Knowles leads the Coherent Quantum Lab at the Cavendish Laboratory. Her research focuses on using NV centers in diamond as quantum sensors to probe matter at the nanoscale in two main thrusts: (1) nanoscale NMR / spin imaging — scanning-probe NV magnetometry of topological and unconventional magnets, Hamiltonian engineering in dense spin ensembles using global dynamical decoupling, and error-correction-enhanced sensor readout; (2) quantum biosensing in living systems — employing diamond nanocrystals functionalized for intracellular delivery to perform simultaneous nanothermometry and nanorheometry in single HeLa cells and C. elegans, using the Q-BiC integrated biocompatible chip platform. She co-leads CANSIS. The lab has a second new instrument running since mid-2025 for biosensing experiments.
Krueger's chemistry group develops diamond and nanodiamond surface chemistry, functionalization and bioconjugation that make NV centres viable, shallow, coherent quantum sensors for chemical and biological targets - the materials-chemistry enabler for NV ensemble sensing. She co-leads Stuttgart's quantum-technologies profile. In the broader landscape of NV-centre ensemble quantum sensing (DEER, nano-NMR, T1 relaxometry) operating near pT/sqrt(Hz) sensitivity, this work is enabled at the surface-chemistry level by this work.
Develops quantum sensing platforms at the biology interface. Core NV-center work: (1) widefield NV magnetic imaging of action potentials in neurons and cardiac tissue; (2) NV-based single-molecule NMR at 14 T resolving molecular structure with single-molecule sensitivity; (3) charge-sensitive shallow NV nanoprobes monitoring real-time cellular electrophysiology; (4) biocompatible diamond surface functionalization enabling multiplexed DNA microarray biosensing; (5) fluorescent-protein spin qubits as biological alternatives to diamond NV (2025 paper, Physics World Top-10 Breakthrough).
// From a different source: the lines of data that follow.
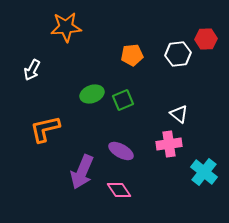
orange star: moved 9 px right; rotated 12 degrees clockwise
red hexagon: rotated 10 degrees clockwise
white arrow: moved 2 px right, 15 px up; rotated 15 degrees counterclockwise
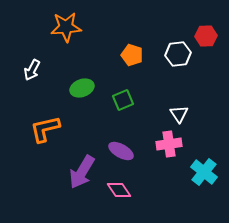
red hexagon: moved 3 px up
orange pentagon: rotated 25 degrees clockwise
green ellipse: moved 10 px left, 6 px up
white triangle: rotated 18 degrees clockwise
purple arrow: rotated 8 degrees clockwise
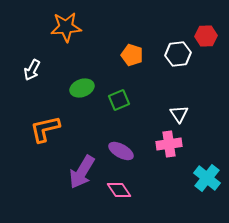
green square: moved 4 px left
cyan cross: moved 3 px right, 6 px down
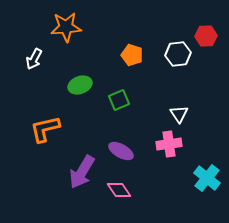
white arrow: moved 2 px right, 11 px up
green ellipse: moved 2 px left, 3 px up
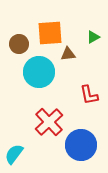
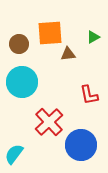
cyan circle: moved 17 px left, 10 px down
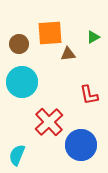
cyan semicircle: moved 3 px right, 1 px down; rotated 15 degrees counterclockwise
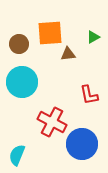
red cross: moved 3 px right; rotated 20 degrees counterclockwise
blue circle: moved 1 px right, 1 px up
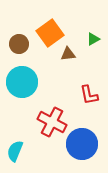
orange square: rotated 32 degrees counterclockwise
green triangle: moved 2 px down
cyan semicircle: moved 2 px left, 4 px up
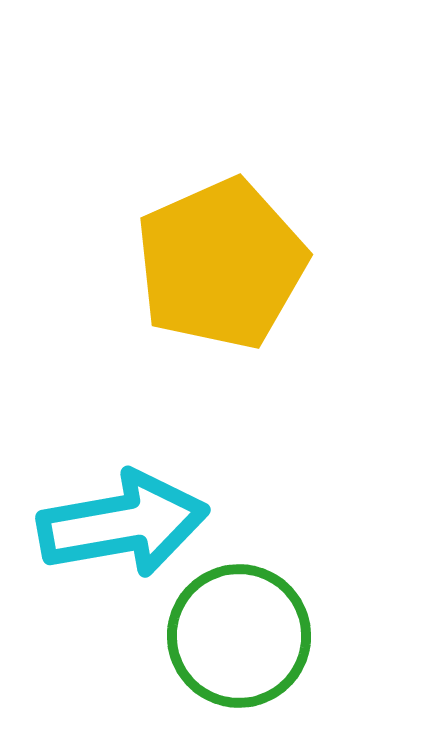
Runs full NV stack: hot implantation, widefield and confocal ODMR, T1/T2/Hahn echo/DEER/Rabi, automated fitting pipelines. 2026 Sloan Fellow. PhD Lukin/Harvard; postdoc Chu/Stanford. Argonne joint appointment.
Treussart uses fluorescent nanodiamonds (NV centres) as photostable bio-probes: intracellular single-particle tracking, nanoscale thermometry/magnetometry, and multimodal biosensing in cells and organisms, alongside super-resolution imaging - a direct NV-ensemble-to-biology bridge. In the broader landscape of NV-centre ensemble quantum sensing (DEER, nano-NMR, T1 relaxometry) operating near pT/sqrt(Hz) sensitivity, this work is applied here to living cells via nanodiamond probes.
Weil directs the Synthesis of Macromolecules department at the MPI for Polymer Research in Mainz (co-located with JGU, with which the department collaborates closely). The quantum-sensing core of her programme is nanodiamond: in 2026 her group published a bottom-up route that converts molecularly defined nanographenes into ultrasmall, size-uniform nanodiamonds under HPHT, incorporating SiV and GeV colour centres during synthesis rather than by post-hoc implantation -- addressing the long-standing problem that milled detonation nanodiamonds have poor size control and damaged surfaces. Alongside this sits a mature nanodiamond biosensing line: surface bioconjugation and nanogel encapsulation, T1 relaxometry for free-radical detection in single mitochondria and in cells, nanoscale thermometry and photothermal theranostics. Relative to the established NV-ensemble quantum-sensing playbook (DEER, nanoscale NMR, T1 relaxometry at pT/sqrt(Hz) ensemble sensitivity), this group is attacking the material bottleneck directly -- if you want NV/SiV ensembles with controlled size, surface and coherence for in-cell sensing, this is the synthesis end of that pipeline, and it feeds spin-readout collaborators at Ulm (Jelezko/Kubanek).